BEGIN

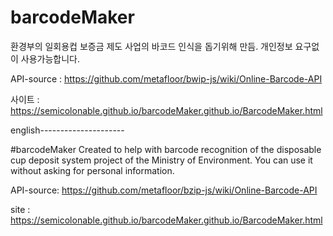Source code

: # barcodeMaker
환경부의 일회용컵 보증금 제도 사업의 바코드 인식을 돕기위해 만듬.
개인정보 요구없이 사용가능합니다.

API-source : https://github.com/metafloor/bwip-js/wiki/Online-Barcode-API

사이트 : https://semicolonable.github.io/barcodeMaker.github.io/BarcodeMaker.html


english---------------------

#barcodeMaker
Created to help with barcode recognition of the disposable cup deposit system project of the Ministry of Environment.
You can use it without asking for personal information.

API-source: https://github.com/metafloor/bzip-js/wiki/Online-Barcode-API

site : https://semicolonable.github.io/barcodeMaker.github.io/BarcodeMaker.html
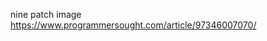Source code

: 

nine patch image
https://www.programmersought.com/article/97346007070/


<!--stackedit_data:
eyJoaXN0b3J5IjpbMTIyNTg0NjEyMl19
-->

END

To do » I'd like the material above repeated exactly, with the pictures omitted.

Task output »
Source code

: # barcodeMaker
환경부의 일회용컵 보증금 제도 사업의 바코드 인식을 돕기위해 만듬.
개인정보 요구없이 사용가능합니다.

API-source : https://github.com/metafloor/bwip-js/wiki/Online-Barcode-API

사이트 : https://semicolonable.github.io/barcodeMaker.github.io/BarcodeMaker.html


english---------------------

#barcodeMaker
Created to help with barcode recognition of the disposable cup deposit system project of the Ministry of Environment.
You can use it without asking for personal information.

API-source: https://github.com/metafloor/bzip-js/wiki/Online-Barcode-API

site : https://semicolonable.github.io/barcodeMaker.github.io/BarcodeMaker.html
Source code

: 

nine patch image
https://www.programmersought.com/article/97346007070/


<!--stackedit_data:
eyJoaXN0b3J5IjpbMTIyNTg0NjEyMl19
-->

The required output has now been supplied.